**Collected data**
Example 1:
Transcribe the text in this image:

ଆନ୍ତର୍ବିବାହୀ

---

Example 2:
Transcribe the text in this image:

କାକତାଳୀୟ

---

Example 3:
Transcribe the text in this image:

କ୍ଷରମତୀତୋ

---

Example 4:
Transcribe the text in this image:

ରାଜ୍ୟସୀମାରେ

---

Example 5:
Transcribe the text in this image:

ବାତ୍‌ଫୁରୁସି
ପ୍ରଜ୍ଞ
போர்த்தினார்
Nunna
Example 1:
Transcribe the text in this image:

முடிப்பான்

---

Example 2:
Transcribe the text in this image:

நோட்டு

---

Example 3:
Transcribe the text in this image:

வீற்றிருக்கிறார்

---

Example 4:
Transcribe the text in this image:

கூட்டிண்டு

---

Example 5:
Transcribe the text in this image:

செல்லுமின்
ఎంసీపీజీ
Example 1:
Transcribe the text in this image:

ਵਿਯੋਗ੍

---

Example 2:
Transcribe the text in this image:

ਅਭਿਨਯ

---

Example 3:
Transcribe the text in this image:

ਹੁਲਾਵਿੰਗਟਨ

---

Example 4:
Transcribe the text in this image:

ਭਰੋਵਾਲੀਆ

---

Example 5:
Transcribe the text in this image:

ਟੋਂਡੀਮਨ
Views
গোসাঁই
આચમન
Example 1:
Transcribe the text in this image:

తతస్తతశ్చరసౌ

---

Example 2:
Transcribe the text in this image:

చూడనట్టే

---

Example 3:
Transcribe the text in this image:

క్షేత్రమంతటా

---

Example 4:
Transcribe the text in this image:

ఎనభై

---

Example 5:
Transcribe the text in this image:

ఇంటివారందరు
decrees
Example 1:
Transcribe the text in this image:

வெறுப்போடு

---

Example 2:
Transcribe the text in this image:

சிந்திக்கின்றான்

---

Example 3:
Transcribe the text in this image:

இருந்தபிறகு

**TASK TO COMPLETE**
Please set down all the data word for word.

**SOLUTION TO THE PROBLEM**
Example 1:
Transcribe the text in this image:

ଆନ୍ତର୍ବିବାହୀ

---

Example 2:
Transcribe the text in this image:

କାକତାଳୀୟ

---

Example 3:
Transcribe the text in this image:

କ୍ଷରମତୀତୋ

---

Example 4:
Transcribe the text in this image:

ରାଜ୍ୟସୀମାରେ

---

Example 5:
Transcribe the text in this image:

ବାତ୍‌ଫୁରୁସି
ପ୍ରଜ୍ଞ
போர்த்தினார்
Nunna
Example 1:
Transcribe the text in this image:

முடிப்பான்

---

Example 2:
Transcribe the text in this image:

நோட்டு

---

Example 3:
Transcribe the text in this image:

வீற்றிருக்கிறார்

---

Example 4:
Transcribe the text in this image:

கூட்டிண்டு

---

Example 5:
Transcribe the text in this image:

செல்லுமின்
ఎంసీపీజీ
Example 1:
Transcribe the text in this image:

ਵਿਯੋਗ੍

---

Example 2:
Transcribe the text in this image:

ਅਭਿਨਯ

---

Example 3:
Transcribe the text in this image:

ਹੁਲਾਵਿੰਗਟਨ

---

Example 4:
Transcribe the text in this image:

ਭਰੋਵਾਲੀਆ

---

Example 5:
Transcribe the text in this image:

ਟੋਂਡੀਮਨ
Views
গোসাঁই
આચમન
Example 1:
Transcribe the text in this image:

తతస్తతశ్చరసౌ

---

Example 2:
Transcribe the text in this image:

చూడనట్టే

---

Example 3:
Transcribe the text in this image:

క్షేత్రమంతటా

---

Example 4:
Transcribe the text in this image:

ఎనభై

---

Example 5:
Transcribe the text in this image:

ఇంటివారందరు
decrees
Example 1:
Transcribe the text in this image:

வெறுப்போடு

---

Example 2:
Transcribe the text in this image:

சிந்திக்கின்றான்

---

Example 3:
Transcribe the text in this image:

இருந்தபிறகு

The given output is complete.